You're going to have to pay a price in disk space, but it can be parallelized, and should be more than fast enough to meet your timing requirements, once the index is constructed.
Assuming a random distribution of 0-16383, with a consistent 15 elements per set, and two billion sets, each element would appear in approximately 1.8M sets. Have you considered (and do you have the capacity for) building a 16384x~1.8M (30B entries, 4 bytes each) lookup table? Given such a table, you could query which sets contain (1) and (17) and (5555) and then find the intersections of those three ~1.8M-element lists.
My guess is as follows.
Assume that each set has a name or ID or address (a 4-byte number will do if there are only 2 billion of them).
Now walk through all the sets once, and create the following output files:
A file which contains the IDs of all the sets which contain '1'
A file which contains the IDs of all the sets which contain '2'
A file which contains the IDs of all the sets which contain '3'
... etc ...
If there are 16 entries per set, then on average each of these 2^16 files will contain the IDs of 2^20 sets; with each ID being 4 bytes, this would require 2^38 bytes (256 GB) of storage.
You'll do the above once, before you process requests.
When you receive requests, use these files as follows:
Look at a couple of numbers in the request
Open up a couple of the corresponding index files
Get the list of all sets which exist in both these files (there's only a million IDs in each file, so this should't be difficult)
See which of these few sets satisfy the remainder of the request
My guess is that if you do the above, creating the indexes will be (very) slow and handling requests will be (very) quick.
I have recently discovered methods that use Space Filling curves to map the multi-dimensional data down to a single dimension. One can then index the data based on its 1D index. Range queries can be easily carried out by finding the segments of the curve that intersect the box that represents the curve and then retrieving those segments.
I believe that this method is far superior to making the insane indexes as suggested because after looking at it, the index would be as large as the data I wished to store, hardly a good thing. A somewhat more detailed explanation of this can be found at:
http://www.ddj.com/184410998
and
http://www.dcs.bbk.ac.uk/~jkl/publications.html
Make 16383 index files, one for each possible search value. For each value in your input set, write the file position of the start of the set into the corresponding index file. It is important that each of the index files contains the same number for the same set. Now each index file will consist of ascending indexes into the master file.
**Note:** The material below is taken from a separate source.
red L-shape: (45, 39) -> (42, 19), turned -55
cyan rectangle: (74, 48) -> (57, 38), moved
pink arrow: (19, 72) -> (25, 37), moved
To search, start reading the index files corresponding to each search value. If you read an index that's lower than the index you read from another file, discard it and read another one. When you get the same index from all of the files, that's a match - obtain the set from the master file, and read a new index from each of the index files. Once you reach the end of any of the index files, you're done.
If your values are evenly distributed, each index file will contain 1/16383 of the input sets. If your average search set consists of 6 values, you will be doing a linear pass over 6/16383 of your original input. It's still an O(n) solution, but your n is a bit smaller now.
P.S. Is zero an impossible result value, or do you really have 16384 possibilities?
Just playing devil's advocate for an approach which includes brute force + index lookup :
Create an index with the min , max and no of elements of sets.
Then apply brute force excluding sets where max < max(set being searched) and min > min (set being searched)
In brute force also exclude sets whole element count is less than that of the set being searched.
95% of your searches would really be brute forcing a very smaller subset. Just a thought.